Mais c'est nous ça! Ouais! Vive la France! Vive les Français! Un peuple d’élite, sûr de lui-même et dominateur, c'est on ne peut mieux dit. Français et fiers de l'être!

 Intéressante question. Quelqu'un dirait des miens qu'ils sont «restés ce qu’ils avaient été de tout temps, c’est-à-dire un peuple d’élite, sûr de lui-même et dominateur», je lui dirais merci, bien dit, c'est tout nous! Et bien, pas du tout, il paraît que c'est très très vilain de dire ça. Remarquez, ça ne visait pas les Français, si certains peuples se sentent insultés par un tel compliment, libre à eux. Là-dessus, et bien, le peuple concerné est le peuple juif. Donc il a raison: malgré des siècles, des millénaires dans l'adversité, malgré les contraintes, malgré les pogroms, les massacres, les expulsions, malgré la “solution finale”, il est toujours là, et il porte fièrement sa tradition, malgré toutes les oppositions à son projet, malgré sa faiblesse initiale, il a créé son État, conquis sa terre, résisté à toutes les tentatives de détruire son État, un peuple sûr de lui et dominateur. Je cite la période dans laquelle s'inscrit ce passage:

«Et certains même redoutaient que les juifs, jusqu’alors dispersés, et qui étaient restés ce qu’ils avaient été de tout temps, c’est-à-dire un peuple d’élite, sûr de lui-même et dominateur, n’en viennent une fois qu’ils seraient rassemblés dans les sites de son ancienne grandeur, n’en viennent à changer en ambition ardente et conquérante les souhaits très émouvants qu’ils formaient depuis 19 siècles : “l’an prochain à Jérusalem”. En dépit du flot, tantôt montant, tantôt descendant, des malveillances qu'ils provoquaient, qu'ils suscitaient plus exactement, dans certains pays à certaines époques, un capital considérable d’intérêt et même de sympathie s’était formé en leur faveur et surtout il faut bien le dire dans la chrétienté. Un capital qui était issu de l’immense souvenir du testament, nourri à toutes les sources d’une magnifique liturgie, entretenu par la commisération qu’inspirait leur antique valeur et que poétisait chez nous la légende du juif errant, accru par les abominables persécutions qu’ils avaient subi pendant la deuxième guerre mondiale et grossi depuis qu’il avait retrouvé une patrie, par les travaux, leurs travaux constructifs et le courage de leurs soldats».

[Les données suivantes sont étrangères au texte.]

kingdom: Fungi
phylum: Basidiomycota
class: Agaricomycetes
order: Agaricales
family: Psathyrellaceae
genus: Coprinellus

Vous savez ce que je ne comprends pas? Comment se fait-il que ceux qui ont râlé contre ce discours sont les supposés anti-antisémites, sans dire que ce soient des prosémites, et que certains parmi les supposés antisémites en disent du bien. Ils ne savent pas entendre, ils ne savent pas lire, ces gens-là?


Au fait, les Juifs véritables, ceux qui savent, où qu'ils soient et même à Jérusalem, continuent de le dire: l'an prochain à Jérusalem. Le jour où l'on croit et dit qu'on est arrivé à Jérusalem, ce jour là on dira: je suis mort. Vivre et avancer c'est tout un. Alors, et jusqu'à la fin des temps: l'an prochain à Jérusalem.